数据集摘录:
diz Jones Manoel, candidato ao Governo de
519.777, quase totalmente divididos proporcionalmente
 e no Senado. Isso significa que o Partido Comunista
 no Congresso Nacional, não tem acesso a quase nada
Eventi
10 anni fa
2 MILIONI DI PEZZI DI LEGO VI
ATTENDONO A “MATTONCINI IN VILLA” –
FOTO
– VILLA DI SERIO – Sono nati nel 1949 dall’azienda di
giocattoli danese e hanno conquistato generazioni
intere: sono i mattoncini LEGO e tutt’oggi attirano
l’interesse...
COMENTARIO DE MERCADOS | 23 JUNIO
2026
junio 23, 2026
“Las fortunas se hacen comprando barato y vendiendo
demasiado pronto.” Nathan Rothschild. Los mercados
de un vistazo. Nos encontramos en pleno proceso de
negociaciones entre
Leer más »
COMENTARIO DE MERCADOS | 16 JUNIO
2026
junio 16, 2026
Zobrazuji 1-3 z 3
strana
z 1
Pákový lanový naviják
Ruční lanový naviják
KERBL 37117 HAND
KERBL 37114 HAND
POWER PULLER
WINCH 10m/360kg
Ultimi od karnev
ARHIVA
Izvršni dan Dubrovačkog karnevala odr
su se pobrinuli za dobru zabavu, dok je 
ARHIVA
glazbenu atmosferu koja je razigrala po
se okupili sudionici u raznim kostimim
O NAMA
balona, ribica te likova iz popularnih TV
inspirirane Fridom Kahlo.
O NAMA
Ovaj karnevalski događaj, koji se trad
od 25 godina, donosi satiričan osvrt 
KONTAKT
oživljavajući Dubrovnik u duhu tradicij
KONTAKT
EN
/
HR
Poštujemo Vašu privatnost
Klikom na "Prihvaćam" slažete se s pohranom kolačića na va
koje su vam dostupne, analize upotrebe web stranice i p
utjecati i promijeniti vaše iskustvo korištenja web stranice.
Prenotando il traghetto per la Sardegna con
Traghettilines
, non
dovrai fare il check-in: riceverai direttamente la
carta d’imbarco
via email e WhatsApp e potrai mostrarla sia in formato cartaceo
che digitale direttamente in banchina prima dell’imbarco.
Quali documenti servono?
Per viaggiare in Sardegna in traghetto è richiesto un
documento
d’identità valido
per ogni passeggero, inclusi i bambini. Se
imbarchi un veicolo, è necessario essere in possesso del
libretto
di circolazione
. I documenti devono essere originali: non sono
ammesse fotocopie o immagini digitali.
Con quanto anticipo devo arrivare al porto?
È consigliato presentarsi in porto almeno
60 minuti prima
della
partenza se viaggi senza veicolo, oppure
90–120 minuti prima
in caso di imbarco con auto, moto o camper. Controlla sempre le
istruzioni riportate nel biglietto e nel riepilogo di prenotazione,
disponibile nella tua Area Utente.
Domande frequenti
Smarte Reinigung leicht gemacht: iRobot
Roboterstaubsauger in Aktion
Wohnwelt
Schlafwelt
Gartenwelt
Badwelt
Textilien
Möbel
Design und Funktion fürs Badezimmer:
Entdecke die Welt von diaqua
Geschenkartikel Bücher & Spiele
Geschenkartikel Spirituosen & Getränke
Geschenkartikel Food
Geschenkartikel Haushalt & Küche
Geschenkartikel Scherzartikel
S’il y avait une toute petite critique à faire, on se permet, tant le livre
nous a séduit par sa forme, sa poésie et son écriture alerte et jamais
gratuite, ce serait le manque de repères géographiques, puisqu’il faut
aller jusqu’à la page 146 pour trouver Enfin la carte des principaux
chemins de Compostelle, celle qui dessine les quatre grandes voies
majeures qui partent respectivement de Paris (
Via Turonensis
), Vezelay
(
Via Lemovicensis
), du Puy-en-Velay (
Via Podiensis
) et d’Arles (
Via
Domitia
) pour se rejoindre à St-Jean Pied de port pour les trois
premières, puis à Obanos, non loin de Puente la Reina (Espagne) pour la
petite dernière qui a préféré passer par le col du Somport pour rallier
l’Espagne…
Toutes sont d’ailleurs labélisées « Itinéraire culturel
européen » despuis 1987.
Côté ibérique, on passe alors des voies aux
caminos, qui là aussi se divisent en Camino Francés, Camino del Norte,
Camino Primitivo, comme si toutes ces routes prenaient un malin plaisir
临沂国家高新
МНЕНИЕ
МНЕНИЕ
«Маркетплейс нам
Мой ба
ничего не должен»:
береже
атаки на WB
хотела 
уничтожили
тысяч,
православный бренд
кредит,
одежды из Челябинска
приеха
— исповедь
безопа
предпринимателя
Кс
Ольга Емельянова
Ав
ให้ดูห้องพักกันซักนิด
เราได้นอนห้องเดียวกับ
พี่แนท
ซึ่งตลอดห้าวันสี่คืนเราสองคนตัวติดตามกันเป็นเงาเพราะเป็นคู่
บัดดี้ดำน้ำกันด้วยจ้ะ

**任务目标**
从摘录开头起，到含有“POWER PULLER”的那一行止，逐字返回这些行，首尾两行都包括在内。

**练习答案**
diz Jones Manoel, candidato ao Governo de
519.777, quase totalmente divididos proporcionalmente
 e no Senado. Isso significa que o Partido Comunista
 no Congresso Nacional, não tem acesso a quase nada
Eventi
10 anni fa
2 MILIONI DI PEZZI DI LEGO VI
ATTENDONO A “MATTONCINI IN VILLA” –
FOTO
– VILLA DI SERIO – Sono nati nel 1949 dall’azienda di
giocattoli danese e hanno conquistato generazioni
intere: sono i mattoncini LEGO e tutt’oggi attirano
l’interesse...
COMENTARIO DE MERCADOS | 23 JUNIO
2026
junio 23, 2026
“Las fortunas se hacen comprando barato y vendiendo
demasiado pronto.” Nathan Rothschild. Los mercados
de un vistazo. Nos encontramos en pleno proceso de
negociaciones entre
Leer más »
COMENTARIO DE MERCADOS | 16 JUNIO
2026
junio 16, 2026
Zobrazuji 1-3 z 3
strana
z 1
Pákový lanový naviják
Ruční lanový naviják
KERBL 37117 HAND
KERBL 37114 HAND
POWER PULLER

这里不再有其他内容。